Text segment
>> Start

The Unapologetic Mathematician

Mathematics for the interested outsider

Modules

With the group algebra in hand, we now define a “G-module” to be a module for the group algebra of G. That is, it’s a (finite-dimensional) vector space V and a bilinear map A:\mathbb{C}[G]\times V\to V. This map must satisfy A(\mathbf{e},v)=v and A(\mathbf{g},A(\mathbf{h},v))=A(\mathbf{gh},v).

This is really the same thing as a representation, since we may as well pick a basis \{e_i\} for V and write V=\mathbb{C}^d. Then for any g\in G we can write

\displaystyle A(\mathbf{g},e_i)=\sum\limits_{j=1}^dm_i^je_j

That is, A(\mathbf{g},\underbar{\hphantom{X}}) is a linear map from V to itself, with its matrix entries given by m_i^j. We define this matrix to be \rho(g), which must be a representation because of the conditions on A above.

>> End

Data provided

>> Start

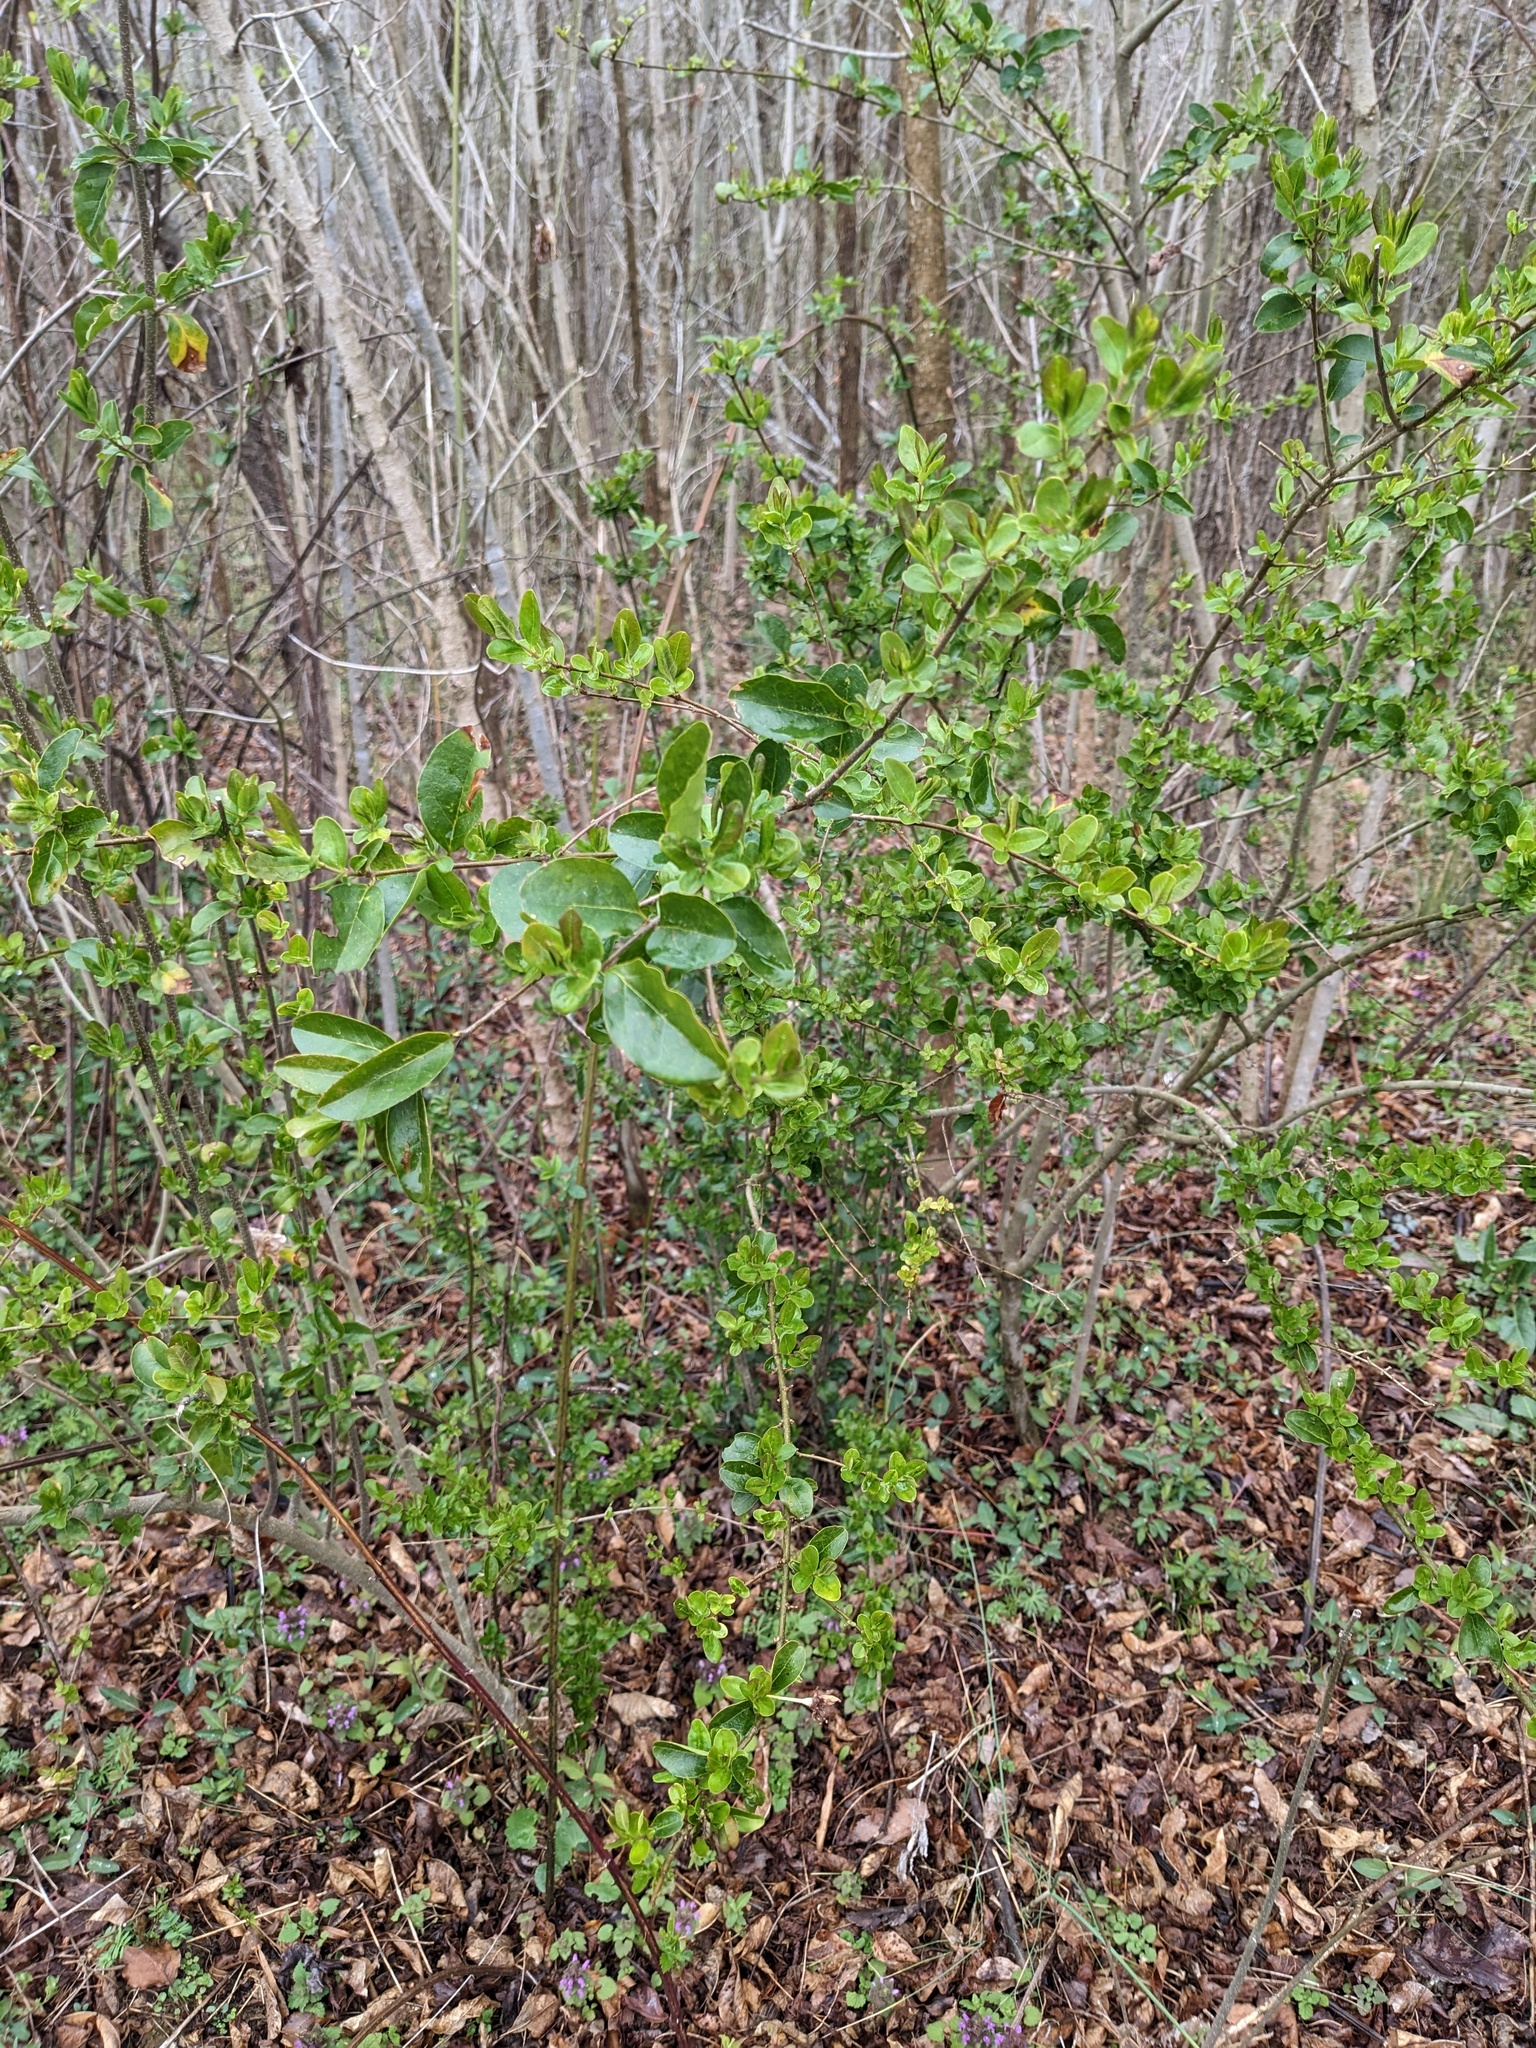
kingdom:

>> End

The exercise
Copy the modules text beginning at the words "Mathematics for the" and stopping after "on A above.", changing "vector space" to "linear space". The listing has no connection to the modules text.

Result below
Mathematics for the interested outsider

Modules

With the group algebra in hand, we now define a “G-module” to be a module for the group algebra of G. That is, it’s a (finite-dimensional) linear space V and a bilinear map A:\mathbb{C}[G]\times V\to V. This map must satisfy A(\mathbf{e},v)=v and A(\mathbf{g},A(\mathbf{h},v))=A(\mathbf{gh},v).

This is really the same thing as a representation, since we may as well pick a basis \{e_i\} for V and write V=\mathbb{C}^d. Then for any g\in G we can write

\displaystyle A(\mathbf{g},e_i)=\sum\limits_{j=1}^dm_i^je_j

That is, A(\mathbf{g},\underbar{\hphantom{X}}) is a linear map from V to itself, with its matrix entries given by m_i^j. We define this matrix to be \rho(g), which must be a representation because of the conditions on A above.